Kurt’s face hardened. “We’re not discussing a military coup d’état! How is it different
from what Zheng did? My father fought for a democratically elected United Earth government all his life.”
Oksana interrupted us. “Guys, we’ve just destroyed a planet. I think that’s quite enough for today. Let’s discuss the coup another day.”
I raised my palms up.
She finished her glass and put it down; then she looked at me. There was deep pain in her eyes, but it could’ve simply been a reflection of my own.
“Tell me we did the right thing,” she whispered, her voice barely audible.
The rush of emotions was disorienting. Suddenly, Liz was there, sitting with us, smiling and playing with a curl of her wavy black hair. How many times had I joked about Liz being obsessed with doing the right thing? I’d even once said (with my usual tactfulness) it’d be written on her epitaph.
And she died doing the right thing.
Did she though? Was attacking Maada the correct decision? I’d watched the footage of that battle and listened to the radio communications a million times. If Liz had stayed away from Maada for two minutes, she would’ve been alive now. Instead, she attacked Maada head-on, and all she accomplished was getting herself killed. Keiko and I were much better fighter pilots than she was, and the two of us together beat him by a sheer stroke of luck. If my energy bolt hadn’t hit the general’s Crimson Deathbringer exactly when Keiko was doing her Kamikaze run, chances were Maada would’ve killed both of us.

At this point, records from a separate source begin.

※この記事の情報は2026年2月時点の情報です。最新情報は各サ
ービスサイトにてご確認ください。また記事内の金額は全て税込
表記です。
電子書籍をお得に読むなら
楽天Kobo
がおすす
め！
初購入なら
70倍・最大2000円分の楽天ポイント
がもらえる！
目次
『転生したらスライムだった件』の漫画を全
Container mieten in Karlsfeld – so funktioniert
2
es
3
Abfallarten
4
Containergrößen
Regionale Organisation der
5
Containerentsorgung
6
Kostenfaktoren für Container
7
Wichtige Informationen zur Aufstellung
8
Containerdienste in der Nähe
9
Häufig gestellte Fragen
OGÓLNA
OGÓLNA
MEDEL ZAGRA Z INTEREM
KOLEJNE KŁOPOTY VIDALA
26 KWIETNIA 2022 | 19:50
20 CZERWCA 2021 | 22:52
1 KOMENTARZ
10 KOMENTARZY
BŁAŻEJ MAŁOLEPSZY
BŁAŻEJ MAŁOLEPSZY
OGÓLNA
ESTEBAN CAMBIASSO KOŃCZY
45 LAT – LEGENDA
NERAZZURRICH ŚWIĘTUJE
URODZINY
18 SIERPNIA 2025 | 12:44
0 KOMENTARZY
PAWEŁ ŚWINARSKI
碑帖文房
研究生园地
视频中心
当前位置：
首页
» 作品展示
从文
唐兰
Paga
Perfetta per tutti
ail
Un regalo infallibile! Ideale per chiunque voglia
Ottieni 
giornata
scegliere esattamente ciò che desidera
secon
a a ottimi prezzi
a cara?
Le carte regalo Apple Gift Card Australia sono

I opened my mouth to crack a joke, unconsciously trying to use humor to defend against pain, but I looked at Oksana, looking so vulnerable, and for once in my life I managed not to say something stupid. I wondered how much more she could take: first her sister, then Matias, and now this. Having eight billion dead souls on your conscious couldn’t have been easy. I fervently hoped suicide didn’t run in her family.
“I wish I could,” I told her.
After Kurt and Oksana went back to Serenity, I stayed in the mess and poured myself another drink. Two Marines entered the mess hall. When they saw me, they exchanged a look and walked towards where I was sitting. I knew them both: Juan and Li were members of Kurt’s strike force in Operation Royalty.